▶ _READING PASSAGE_

The consortium laid out its case at a combined media briefing and live-fire demonstration, attended by UK Defence Journal. The event featured technical walk-throughs of both rifle systems, hands-on testing with Steiner optics, and an industrial strategy presentation that was as detailed as it was blunt. The message was consistent: the weapons are proven, the production model has been validated overseas, and the UK could build them here, if it moves now, said Cadman.

“We’ve broken it down into four phases. So essentially, contract is awarded on January 1st — let’s say 2027, that’s just an arbitrary figure I pulled from the sky. In that first year, we’re doing technology transfer and initial delivery — getting the factory site in the UK, doing the prerequisite work. That’s what we call complete knockdown, or CKD assembly — your 5% UK-made.

The weapon gets delivered to the UK completely apart, we put it together over here, and then we test and evaluate. The reason that’s important is because we are training people from scratch to build weapons in the UK — they need to go through the process. Phase three, months 24 to 72, is where the equipment setup happens — CAD machines, cold hammer forging — and by Month 72 we need a full UK domestic production.”

On localisation, Beretta’s model, and UK testing capacity, Cadman was very clear.

“From a localisation perspective, our history is essentially the blueprint for us. From a BDT UK perspective, it was the M9 contract in the US — that’s where Beretta USA built a factory and provided the service pistol to the US military for over two decades. More recently, we’ve had the Sako contracts. We’ve expanded the portfolio significantly — from precision rifles to going back to self-loading rifles for Finnish and Swedish defence. And then in Qatar, we did a joint venture with Barzan Holdings — that’s the Qatari Government’s procurement company.

▶ _EXTRACTED INFORMATION_
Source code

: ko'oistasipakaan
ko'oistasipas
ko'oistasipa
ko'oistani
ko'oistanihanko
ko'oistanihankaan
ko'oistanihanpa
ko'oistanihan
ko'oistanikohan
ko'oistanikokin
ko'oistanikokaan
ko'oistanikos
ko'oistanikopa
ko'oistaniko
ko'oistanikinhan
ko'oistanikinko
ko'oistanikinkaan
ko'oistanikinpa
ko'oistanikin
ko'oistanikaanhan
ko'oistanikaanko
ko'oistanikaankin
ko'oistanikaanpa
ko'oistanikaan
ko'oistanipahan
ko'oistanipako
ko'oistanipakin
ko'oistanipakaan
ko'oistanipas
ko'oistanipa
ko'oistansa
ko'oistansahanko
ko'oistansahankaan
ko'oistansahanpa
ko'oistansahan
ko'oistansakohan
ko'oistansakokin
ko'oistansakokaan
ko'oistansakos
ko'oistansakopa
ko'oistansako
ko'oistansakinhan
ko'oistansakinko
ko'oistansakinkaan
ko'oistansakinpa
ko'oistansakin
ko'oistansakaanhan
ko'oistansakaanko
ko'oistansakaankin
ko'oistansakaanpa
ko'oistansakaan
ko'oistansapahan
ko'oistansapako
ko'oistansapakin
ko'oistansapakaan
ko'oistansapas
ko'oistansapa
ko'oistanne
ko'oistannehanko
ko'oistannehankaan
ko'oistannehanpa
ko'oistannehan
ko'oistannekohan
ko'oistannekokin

▶ _ACTIVITIES_
A) In the rifle consortium article, rewrite the part starting at "The consortium laid" and ending at "your 5% UK-made.", changing "live-fire demonstration" to "range demonstration".
B) According to the rifle consortium article, what is Barzan Holdings?
C) Condense the paragraph of the rifle consortium article that begins "The consortium laid out its case" into a shorter version that keeps its main facts.

▶ _SOLUTIONS TO THE TASKS_
A)
The consortium laid out its case at a combined media briefing and range demonstration, attended by UK Defence Journal. The event featured technical walk-throughs of both rifle systems, hands-on testing with Steiner optics, and an industrial strategy presentation that was as detailed as it was blunt. The message was consistent: the weapons are proven, the production model has been validated overseas, and the UK could build them here, if it moves now, said Cadman.

“We’ve broken it down into four phases. So essentially, contract is awarded on January 1st — let’s say 2027, that’s just an arbitrary figure I pulled from the sky. In that first year, we’re doing technology transfer and initial delivery — getting the factory site in the UK, doing the prerequisite work. That’s what we call complete knockdown, or CKD assembly — your 5% UK-made.

B) It is the Qatari Government's procurement company.

C) At a combined media briefing and live-fire demonstration attended by UK Defence Journal, the consortium presented technical walk-throughs of both rifle systems, hands-on testing with Steiner optics, and a blunt industrial strategy presentation. Cadman said the weapons are proven and the production model has been validated overseas. He added that the UK could build them domestically if it moves now.